Um eine Vision für Bayern hat er sich erst gar nicht bemüht. Seine Ernte waren die Früchte, die andere gesät haben. Eine neue Saat ausgebracht hat er nicht. Seehofers Plan war nicht Visionär, sondern: Landesvater, Kümmerer, Präsident – die bayerische Dreifaltigkeit. Seine Jubler haben sich an diesem Abend schon um ihn versammelt, um ihrem Herrn den roten Teppich auszulegen. Kronprinzessin Ilse Aigner busselt alle ab: „Den weit überwiegenden Teil hat der Horst gestemmt.“ Ihr Konkurrent Markus Söder wird mit seinen Lobpreisungen aus Nürnberg zugeschaltet. Innenminister Joachim Herrmann lobt: „Eine starke Leistung des Ministerpräsidenten.“

Sozialministerin Christine Haderthauer: „Horst Seehofer ist der Architekt dieses Sieges.“ Und dem will sie gleich eine Vertragsverlängerung geben – auch im eigenen Interesse, weil sie derzeit im Rennen um die Nachfolge abgeschlagen ist. „Horst Seehofer muss die ganze Legislaturperiode regieren – plus X“, fordert die Ingolstädterin. Seinen Sieg wird Seehofer jetzt zelebrieren, die CSU seine Macht spüren lassen. Eine lange Zeit als Sonnenkönig wird er aber nicht haben. Für Seehofer war es die erste Wahl und die letzte. 2018 will er nicht mehr kandidieren. In Wahrheit ist König Horst I. schon eine lahme Ente. Die Fraktion wird bald an die Zukunft denken.

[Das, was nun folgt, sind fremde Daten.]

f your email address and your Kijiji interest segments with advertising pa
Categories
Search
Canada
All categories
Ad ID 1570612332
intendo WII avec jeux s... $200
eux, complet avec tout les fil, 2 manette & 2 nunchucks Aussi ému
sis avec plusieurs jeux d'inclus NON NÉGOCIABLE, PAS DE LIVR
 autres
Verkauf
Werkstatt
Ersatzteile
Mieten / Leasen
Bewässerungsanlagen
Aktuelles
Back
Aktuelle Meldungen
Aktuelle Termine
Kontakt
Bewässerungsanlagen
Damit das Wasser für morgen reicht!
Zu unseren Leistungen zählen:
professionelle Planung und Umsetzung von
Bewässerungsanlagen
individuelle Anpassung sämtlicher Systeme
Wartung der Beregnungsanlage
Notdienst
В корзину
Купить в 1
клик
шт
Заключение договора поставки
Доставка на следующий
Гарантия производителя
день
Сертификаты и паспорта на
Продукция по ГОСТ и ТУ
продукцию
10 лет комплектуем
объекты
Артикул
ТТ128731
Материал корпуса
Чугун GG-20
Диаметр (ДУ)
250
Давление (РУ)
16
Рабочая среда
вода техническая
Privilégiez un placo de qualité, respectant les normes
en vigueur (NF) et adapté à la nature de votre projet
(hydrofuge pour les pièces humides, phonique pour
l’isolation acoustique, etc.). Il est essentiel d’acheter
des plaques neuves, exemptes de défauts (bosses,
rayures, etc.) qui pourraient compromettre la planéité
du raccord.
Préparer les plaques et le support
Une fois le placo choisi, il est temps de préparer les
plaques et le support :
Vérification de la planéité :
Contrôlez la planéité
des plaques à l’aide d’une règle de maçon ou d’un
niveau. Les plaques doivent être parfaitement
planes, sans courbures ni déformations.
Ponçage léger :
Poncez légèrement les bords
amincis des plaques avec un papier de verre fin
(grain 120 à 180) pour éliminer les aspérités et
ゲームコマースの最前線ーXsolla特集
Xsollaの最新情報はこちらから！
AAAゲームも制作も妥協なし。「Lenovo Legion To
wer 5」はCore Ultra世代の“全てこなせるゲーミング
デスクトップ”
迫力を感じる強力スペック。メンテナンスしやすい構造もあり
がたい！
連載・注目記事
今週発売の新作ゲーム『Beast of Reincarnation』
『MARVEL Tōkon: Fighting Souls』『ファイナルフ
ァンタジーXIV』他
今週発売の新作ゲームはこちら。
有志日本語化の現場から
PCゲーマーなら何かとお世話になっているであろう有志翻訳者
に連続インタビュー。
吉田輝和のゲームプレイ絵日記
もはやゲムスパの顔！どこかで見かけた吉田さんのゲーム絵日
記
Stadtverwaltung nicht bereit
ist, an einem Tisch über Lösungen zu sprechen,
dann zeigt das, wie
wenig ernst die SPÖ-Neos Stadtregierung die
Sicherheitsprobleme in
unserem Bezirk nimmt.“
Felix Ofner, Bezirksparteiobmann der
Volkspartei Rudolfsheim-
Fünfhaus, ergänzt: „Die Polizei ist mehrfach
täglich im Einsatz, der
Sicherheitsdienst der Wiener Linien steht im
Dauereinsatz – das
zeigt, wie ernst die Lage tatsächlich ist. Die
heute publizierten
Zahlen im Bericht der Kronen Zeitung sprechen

Seine ganz Kraft muss Seehofer jetzt darauf setzten, dass er selbst bestimmt, wer seine Nachfolge antritt. Das gelang bisher noch keinem bayerischen Ministerpräsidenten. Aber es hat auch noch keiner die absolute Mehrheit zurückgeholt. Trotzdem wird Seehofers Autorität schwinden, je näher der nächste Wahltermin rückt. Söder steht in den Startlöchern. Aigner wird alles tun, um selbst den Thron zu erklimmen. Wo zwei sich streiten, liegt der Dritte, Joachim Herrmann, auf der Lauer. Und Haderthauer hat ihre Waffen noch nicht gestreckt. Seehofer muss nun seinen ganzen Instinkt einsetzen, wie er die Schachfiguren in seinem Kabinett und an der Fraktionsspitze aufstellt – als Schutzschild um sich, den König. Drei Jahre wollen sie ihm in der CSU noch geben. Aus Dankbarkeit.

Bis dahin muss er sein Erbe geregelt haben, damit die CSU auch weiter das schöne Bayernland regiert. Aber bekanntlich kann sich bei Seehofer ja auch alles wieder drehen.